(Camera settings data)

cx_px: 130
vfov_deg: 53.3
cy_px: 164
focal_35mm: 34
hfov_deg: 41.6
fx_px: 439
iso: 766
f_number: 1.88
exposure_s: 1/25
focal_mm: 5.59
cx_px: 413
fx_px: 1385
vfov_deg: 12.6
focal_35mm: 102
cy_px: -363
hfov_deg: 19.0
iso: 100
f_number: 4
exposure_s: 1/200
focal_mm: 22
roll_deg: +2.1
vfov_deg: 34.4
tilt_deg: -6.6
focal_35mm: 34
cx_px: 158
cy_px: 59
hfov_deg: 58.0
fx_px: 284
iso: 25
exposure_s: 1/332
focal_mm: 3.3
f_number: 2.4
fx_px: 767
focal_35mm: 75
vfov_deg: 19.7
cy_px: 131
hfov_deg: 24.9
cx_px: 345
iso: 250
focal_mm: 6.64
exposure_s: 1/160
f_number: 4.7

--

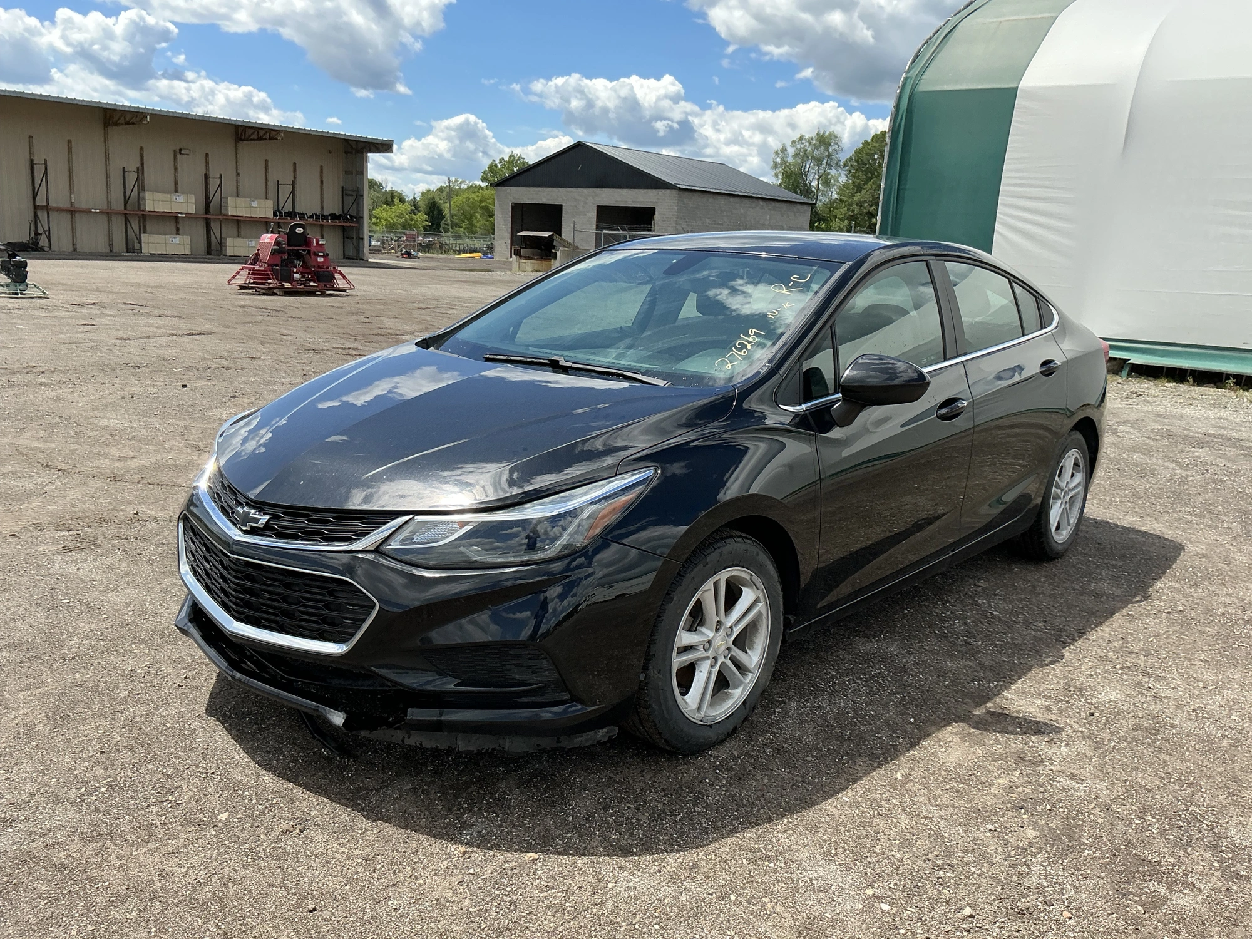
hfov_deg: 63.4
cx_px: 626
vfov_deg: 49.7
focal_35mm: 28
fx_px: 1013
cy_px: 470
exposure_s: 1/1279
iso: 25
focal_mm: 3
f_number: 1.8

→ The problem
Each line in the entries above, starting at the line with "focal_mm: 5.59" and ending at the line with "hfov_deg: 58.0", is to be printed exactly, and only those lines.

→ Written answer
focal_mm: 5.59
cx_px: 413
fx_px: 1385
vfov_deg: 12.6
focal_35mm: 102
cy_px: -363
hfov_deg: 19.0
iso: 100
f_number: 4
exposure_s: 1/200
focal_mm: 22
roll_deg: +2.1
vfov_deg: 34.4
tilt_deg: -6.6
focal_35mm: 34
cx_px: 158
cy_px: 59
hfov_deg: 58.0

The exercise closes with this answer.